Recorro estas calles que deberían estar desiertas como el resto de la ciudad. Pero claro aquí no hay computadoras, ni play, ni comida en la heladera, ni alcohol en gel. Aquí hay solo pobreza y desasosiego.
Miro sus rostros y muchos, podría decir todos, no han llevado, ni llevan una vida feliz. Las necesidades, las torturas, las tristezas de su infancia, fueron dejando marcas en sus rostros. Expresiones de injusticia que no se borran con el tiempo.
Venden lo que pueden o consiguen, cuentan sus monedas para definir que van a cenar y si alcanza.
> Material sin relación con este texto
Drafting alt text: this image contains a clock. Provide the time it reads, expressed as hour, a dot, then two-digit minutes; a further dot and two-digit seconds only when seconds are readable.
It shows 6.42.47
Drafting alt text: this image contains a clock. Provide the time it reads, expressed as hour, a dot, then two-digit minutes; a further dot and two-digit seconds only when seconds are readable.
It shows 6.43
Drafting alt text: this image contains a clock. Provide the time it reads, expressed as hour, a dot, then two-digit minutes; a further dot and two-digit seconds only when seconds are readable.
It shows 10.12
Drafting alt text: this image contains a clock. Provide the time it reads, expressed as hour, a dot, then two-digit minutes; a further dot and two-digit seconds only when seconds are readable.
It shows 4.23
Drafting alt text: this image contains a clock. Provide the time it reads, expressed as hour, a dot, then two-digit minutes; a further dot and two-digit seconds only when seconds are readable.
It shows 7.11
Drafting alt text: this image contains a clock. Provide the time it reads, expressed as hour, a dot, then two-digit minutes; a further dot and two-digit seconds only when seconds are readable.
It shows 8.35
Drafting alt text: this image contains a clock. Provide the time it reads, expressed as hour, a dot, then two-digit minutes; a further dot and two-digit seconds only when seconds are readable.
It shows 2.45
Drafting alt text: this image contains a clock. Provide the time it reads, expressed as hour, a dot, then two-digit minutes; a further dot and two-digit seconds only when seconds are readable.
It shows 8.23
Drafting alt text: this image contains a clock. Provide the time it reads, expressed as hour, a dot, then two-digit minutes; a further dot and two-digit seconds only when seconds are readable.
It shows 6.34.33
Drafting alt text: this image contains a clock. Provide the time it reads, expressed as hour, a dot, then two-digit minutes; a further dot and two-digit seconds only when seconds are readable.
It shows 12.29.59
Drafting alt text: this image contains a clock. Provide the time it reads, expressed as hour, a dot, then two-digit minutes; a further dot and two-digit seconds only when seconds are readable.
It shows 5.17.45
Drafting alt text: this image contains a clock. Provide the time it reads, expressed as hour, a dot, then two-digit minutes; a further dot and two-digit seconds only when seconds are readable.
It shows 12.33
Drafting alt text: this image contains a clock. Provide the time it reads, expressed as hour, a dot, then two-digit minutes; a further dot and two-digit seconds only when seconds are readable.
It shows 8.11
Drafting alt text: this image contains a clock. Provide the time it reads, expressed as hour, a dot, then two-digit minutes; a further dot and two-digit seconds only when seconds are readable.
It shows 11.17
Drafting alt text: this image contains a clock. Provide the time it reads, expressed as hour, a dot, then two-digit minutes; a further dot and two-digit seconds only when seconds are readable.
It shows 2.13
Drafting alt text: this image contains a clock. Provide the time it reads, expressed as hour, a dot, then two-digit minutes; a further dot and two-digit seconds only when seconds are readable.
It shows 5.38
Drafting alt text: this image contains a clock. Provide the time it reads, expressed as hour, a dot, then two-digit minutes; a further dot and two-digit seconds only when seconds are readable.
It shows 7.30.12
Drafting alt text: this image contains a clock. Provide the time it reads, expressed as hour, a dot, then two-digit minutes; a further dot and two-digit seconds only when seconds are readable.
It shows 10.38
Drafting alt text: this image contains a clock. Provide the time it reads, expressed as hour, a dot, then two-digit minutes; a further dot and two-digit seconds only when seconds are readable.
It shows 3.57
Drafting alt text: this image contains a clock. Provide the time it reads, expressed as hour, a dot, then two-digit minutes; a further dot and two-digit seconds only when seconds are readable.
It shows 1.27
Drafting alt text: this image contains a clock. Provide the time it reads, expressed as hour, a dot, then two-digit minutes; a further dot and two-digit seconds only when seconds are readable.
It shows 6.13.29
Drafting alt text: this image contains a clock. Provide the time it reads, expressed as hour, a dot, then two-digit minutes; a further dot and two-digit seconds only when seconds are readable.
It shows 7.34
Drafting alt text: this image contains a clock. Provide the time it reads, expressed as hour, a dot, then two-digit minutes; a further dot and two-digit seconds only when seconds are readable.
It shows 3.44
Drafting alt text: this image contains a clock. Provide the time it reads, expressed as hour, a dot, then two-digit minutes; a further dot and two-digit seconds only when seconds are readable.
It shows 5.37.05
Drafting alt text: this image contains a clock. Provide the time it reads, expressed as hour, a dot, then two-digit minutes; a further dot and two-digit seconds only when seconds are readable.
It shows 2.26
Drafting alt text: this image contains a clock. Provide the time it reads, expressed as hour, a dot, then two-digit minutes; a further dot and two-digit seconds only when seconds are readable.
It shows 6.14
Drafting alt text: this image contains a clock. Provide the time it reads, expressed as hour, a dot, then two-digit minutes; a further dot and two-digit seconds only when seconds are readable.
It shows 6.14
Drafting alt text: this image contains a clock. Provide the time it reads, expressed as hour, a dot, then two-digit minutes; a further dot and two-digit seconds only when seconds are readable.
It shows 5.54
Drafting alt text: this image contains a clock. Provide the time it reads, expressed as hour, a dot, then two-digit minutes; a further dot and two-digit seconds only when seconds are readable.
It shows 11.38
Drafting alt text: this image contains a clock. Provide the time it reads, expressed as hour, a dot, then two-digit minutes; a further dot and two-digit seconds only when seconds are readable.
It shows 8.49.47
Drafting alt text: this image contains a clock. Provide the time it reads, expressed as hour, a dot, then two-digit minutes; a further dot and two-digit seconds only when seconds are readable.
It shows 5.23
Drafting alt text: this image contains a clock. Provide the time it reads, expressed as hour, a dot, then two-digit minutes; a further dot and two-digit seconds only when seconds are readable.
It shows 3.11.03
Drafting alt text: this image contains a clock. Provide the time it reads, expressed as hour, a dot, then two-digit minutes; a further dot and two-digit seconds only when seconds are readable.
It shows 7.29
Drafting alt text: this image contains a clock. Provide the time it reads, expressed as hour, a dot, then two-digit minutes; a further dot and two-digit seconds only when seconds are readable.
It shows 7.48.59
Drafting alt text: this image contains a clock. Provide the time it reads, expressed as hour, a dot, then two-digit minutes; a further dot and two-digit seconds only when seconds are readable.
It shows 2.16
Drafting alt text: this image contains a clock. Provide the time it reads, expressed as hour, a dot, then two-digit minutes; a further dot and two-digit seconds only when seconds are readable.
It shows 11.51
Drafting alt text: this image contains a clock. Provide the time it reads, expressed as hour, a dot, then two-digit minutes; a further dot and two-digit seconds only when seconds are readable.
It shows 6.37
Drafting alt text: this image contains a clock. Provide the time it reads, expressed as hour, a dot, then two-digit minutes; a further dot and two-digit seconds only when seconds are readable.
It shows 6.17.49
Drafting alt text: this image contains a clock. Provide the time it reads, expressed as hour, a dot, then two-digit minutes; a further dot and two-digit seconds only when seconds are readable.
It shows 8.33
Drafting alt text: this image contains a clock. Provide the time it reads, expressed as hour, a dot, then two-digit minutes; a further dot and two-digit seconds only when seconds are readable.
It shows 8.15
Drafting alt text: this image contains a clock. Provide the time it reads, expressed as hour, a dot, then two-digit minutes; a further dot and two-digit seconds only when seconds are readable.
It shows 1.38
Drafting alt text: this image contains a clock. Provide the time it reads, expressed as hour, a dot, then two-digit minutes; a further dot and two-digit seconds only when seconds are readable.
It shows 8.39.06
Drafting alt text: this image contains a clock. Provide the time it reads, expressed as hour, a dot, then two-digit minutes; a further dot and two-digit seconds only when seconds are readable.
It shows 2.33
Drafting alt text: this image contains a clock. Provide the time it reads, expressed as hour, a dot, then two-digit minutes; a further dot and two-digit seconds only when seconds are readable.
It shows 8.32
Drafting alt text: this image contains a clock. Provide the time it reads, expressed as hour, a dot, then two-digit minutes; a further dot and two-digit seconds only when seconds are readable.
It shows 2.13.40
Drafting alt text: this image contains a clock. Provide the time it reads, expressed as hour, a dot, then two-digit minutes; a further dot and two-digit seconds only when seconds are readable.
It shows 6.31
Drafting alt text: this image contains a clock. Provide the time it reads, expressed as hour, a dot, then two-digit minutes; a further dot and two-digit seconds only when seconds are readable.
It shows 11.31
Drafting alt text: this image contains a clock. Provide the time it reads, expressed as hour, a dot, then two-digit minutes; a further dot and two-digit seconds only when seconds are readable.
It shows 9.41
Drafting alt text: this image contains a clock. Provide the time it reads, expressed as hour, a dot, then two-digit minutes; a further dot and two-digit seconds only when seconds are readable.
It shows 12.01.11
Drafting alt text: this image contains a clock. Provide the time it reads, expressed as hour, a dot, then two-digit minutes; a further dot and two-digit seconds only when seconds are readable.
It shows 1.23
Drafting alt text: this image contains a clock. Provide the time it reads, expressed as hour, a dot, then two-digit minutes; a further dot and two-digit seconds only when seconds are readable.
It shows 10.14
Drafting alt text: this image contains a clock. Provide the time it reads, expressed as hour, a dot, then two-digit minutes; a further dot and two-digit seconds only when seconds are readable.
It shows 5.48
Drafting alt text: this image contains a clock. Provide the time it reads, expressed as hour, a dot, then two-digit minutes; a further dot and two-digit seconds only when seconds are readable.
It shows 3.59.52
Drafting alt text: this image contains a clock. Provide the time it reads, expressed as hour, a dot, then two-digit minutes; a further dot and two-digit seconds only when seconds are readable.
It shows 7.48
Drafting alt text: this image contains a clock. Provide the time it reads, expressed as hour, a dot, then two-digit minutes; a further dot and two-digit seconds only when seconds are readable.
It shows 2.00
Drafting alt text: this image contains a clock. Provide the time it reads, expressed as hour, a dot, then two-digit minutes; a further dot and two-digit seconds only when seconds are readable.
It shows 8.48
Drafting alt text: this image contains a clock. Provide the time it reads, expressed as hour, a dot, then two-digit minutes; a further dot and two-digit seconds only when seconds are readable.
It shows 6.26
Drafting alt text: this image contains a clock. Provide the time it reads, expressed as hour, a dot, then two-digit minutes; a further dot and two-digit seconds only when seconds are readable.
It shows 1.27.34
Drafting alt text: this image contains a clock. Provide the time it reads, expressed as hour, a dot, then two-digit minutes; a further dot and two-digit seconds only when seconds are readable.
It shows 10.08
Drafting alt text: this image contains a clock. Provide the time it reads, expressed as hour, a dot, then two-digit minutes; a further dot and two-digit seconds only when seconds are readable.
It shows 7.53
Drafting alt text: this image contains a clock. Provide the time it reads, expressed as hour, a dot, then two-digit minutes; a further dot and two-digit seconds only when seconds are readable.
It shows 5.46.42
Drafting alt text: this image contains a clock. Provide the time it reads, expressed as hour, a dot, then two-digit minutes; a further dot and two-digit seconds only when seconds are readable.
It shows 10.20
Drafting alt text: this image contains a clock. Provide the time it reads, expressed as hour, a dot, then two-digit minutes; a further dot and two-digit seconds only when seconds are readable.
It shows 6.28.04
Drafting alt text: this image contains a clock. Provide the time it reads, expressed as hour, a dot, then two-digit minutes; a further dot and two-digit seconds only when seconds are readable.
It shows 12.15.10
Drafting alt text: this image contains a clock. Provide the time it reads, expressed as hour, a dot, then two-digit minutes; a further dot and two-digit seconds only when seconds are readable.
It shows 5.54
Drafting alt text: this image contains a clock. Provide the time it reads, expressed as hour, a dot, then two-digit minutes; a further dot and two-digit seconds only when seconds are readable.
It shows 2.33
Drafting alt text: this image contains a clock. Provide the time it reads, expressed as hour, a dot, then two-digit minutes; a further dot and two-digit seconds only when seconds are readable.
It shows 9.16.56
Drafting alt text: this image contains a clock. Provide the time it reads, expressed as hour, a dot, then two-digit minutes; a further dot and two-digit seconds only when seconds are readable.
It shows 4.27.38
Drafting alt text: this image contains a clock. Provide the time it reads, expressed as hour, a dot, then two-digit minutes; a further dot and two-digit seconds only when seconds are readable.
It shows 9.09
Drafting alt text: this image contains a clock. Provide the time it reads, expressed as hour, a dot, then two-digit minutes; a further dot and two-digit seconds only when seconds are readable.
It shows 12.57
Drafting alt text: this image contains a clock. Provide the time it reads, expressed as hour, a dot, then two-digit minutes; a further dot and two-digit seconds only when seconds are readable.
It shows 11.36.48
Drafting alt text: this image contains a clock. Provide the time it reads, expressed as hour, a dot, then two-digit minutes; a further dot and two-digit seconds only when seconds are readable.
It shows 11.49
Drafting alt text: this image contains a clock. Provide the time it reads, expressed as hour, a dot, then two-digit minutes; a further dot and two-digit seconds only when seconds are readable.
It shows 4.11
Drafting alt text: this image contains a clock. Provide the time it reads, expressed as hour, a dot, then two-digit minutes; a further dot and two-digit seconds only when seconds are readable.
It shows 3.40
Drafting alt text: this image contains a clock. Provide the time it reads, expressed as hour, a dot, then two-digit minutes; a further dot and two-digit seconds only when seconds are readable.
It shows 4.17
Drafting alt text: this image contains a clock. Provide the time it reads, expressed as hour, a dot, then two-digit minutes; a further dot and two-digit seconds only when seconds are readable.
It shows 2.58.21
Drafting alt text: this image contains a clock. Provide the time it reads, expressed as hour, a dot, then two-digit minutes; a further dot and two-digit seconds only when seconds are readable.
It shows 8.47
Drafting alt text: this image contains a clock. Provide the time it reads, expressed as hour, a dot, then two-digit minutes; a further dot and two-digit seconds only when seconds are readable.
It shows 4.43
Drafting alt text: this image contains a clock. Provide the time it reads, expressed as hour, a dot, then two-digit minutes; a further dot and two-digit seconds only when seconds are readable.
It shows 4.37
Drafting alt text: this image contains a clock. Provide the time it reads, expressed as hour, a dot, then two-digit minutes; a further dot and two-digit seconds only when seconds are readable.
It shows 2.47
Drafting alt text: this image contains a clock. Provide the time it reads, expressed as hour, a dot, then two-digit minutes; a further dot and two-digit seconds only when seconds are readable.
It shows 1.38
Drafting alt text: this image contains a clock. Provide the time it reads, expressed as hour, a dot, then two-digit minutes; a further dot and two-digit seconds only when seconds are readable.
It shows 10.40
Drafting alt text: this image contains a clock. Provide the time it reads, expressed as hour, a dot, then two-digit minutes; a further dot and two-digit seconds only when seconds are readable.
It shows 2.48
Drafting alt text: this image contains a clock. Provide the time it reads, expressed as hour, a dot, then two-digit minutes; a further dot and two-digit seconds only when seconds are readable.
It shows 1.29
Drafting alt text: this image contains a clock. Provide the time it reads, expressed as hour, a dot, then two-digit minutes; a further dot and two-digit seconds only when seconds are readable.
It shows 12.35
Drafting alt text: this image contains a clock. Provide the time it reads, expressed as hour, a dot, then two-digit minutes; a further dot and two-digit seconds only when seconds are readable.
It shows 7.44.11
Luchan contra la falta de agua, la ignorancia de su existencia, y el sello de “villero “puesto en su frente.
Que podemos decirles de protocolos de aislamiento, si su familia, no son solo esas siete personas que viven junto a ellos, su familia es la villa. Su casa un montón de metros cuadrados que comparten entre la soledad y desasosiego.
Esos hombres y mujeres están hechos de sacrificios, de piedras en el camino, de aprovechamientos del poderoso, de bajar la cabeza o levantarla con orgullo enfrentando la desidia.
La cuarentena en la villa es distinta al resto de la ciudad. Los abuelos y los niños conviven, salen a las calles. Y mueren irremediablemente por que el resto de la sociedad no quiere mirar hacia ese lugar, el resto de la sociedad los quita de su mente y su corazón para no ver una triste realidad de nuestro mundo.